What You Want to Say: “You know, not every horse in the world who has an occasional soreness is suffering from some kind of extreme health condition. I think I’ll wait on invasive veterinary testing for now.”

  1. You’re getting ready to leave the barn and you are throwing a day sheet on your horse when someone says, “You know, it’s healthier for horses to be left unblanketed.”

Typical Response: “Thanks, but she’s worn a blanket all of her life.”
What You Really Want to Say: “How much time do you really have on your hands? Don’t you have something you could be doing with your own horse rather than telling me what I should do with mine?”

  1. One of your barn mates asks you for a referral for a good vet in the area, and you list several of your favorites. They respond with, “Oh, I’ve tried her and didn’t like her, I’ve heard that he’s a jerk, to be honest, I wasn’t happy with any of the vets from that clinic, etc.”

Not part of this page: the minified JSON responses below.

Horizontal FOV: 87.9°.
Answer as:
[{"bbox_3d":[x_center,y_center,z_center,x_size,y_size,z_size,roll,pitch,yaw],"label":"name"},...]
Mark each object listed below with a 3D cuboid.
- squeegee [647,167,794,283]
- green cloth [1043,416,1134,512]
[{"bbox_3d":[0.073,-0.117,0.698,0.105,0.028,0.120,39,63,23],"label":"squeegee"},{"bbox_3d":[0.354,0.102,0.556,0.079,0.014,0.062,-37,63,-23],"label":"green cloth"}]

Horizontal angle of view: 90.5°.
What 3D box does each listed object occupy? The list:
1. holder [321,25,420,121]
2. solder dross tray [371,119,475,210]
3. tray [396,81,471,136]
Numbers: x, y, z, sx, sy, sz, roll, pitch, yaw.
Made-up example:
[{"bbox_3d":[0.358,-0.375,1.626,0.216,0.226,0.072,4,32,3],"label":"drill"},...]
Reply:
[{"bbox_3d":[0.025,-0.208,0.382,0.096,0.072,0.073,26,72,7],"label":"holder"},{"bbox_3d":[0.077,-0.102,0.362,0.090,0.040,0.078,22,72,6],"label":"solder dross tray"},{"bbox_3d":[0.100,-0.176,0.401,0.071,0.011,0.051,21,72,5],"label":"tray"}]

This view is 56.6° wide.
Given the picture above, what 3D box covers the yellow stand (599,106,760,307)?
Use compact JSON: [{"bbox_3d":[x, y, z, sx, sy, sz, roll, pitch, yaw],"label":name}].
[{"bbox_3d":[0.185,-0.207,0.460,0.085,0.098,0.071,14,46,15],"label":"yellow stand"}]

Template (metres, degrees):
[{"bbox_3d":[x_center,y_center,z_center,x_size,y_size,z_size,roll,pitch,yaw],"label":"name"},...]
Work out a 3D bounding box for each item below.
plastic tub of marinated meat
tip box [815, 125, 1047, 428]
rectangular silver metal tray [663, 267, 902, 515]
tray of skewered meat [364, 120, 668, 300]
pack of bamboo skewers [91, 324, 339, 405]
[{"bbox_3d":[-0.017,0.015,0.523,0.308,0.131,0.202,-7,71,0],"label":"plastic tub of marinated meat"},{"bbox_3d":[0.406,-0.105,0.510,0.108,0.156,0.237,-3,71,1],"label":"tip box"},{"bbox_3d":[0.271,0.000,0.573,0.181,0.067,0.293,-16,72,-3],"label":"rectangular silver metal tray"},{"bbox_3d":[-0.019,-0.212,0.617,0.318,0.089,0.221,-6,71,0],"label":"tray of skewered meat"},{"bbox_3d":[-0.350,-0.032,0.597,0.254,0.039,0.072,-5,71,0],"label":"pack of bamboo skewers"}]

Typical Response: “Hmm…that’s unfortunate, because I love my vet, but maybe ask a few of the other people at the barn who they use.”
What You Really Want to Say: “If you’ve gone through 5 different vets and you can’t seem to get along with any of them, then maybe the problem isn’t with them…just saying…”.

  1. You’ve left the barn and are starving, so you stop off at a local sandwich shop for a quick lunch in your “horse clothes”, and the person behind the counter says, “Oh, you must be one of those ‘horse girls’…it must suck to have to be in dirty clothes all the time.”

Typical Response: “Well, I’m just coming from the barn.”
What You Really Want to Say: “Actually, I prefer my ‘horse clothes’ to almost anything else I own. By the way, nice yoga pants.”

  1. You’ve just been to the feed store to stock up for the month and one of your “non horse” friends says, “Geez, you sure spend a lot of money on your horse. Don’t you think it would be easier to not have one?”

Typical Response: “Maybe, but I love riding…it’s my thing.”
What You Really Want to Say: “You’re right, they are expensive, but I spend money on my horses instead of on shopping sprees, clothes I will only wear once or make-up that will sit in a bag for a year without getting used. By the way, how much do you spend a month on your Starbucks habit?”

You know we’ve all been faced with these kinds of situations, and normally our responses are given kindly, humbly and with a smile, but that doesn’t mean that we don’t think about what we’d really like to say to people who just can’t seem to either employ the art of tact or who think that it’s their job to tell other people what they should do with their horses.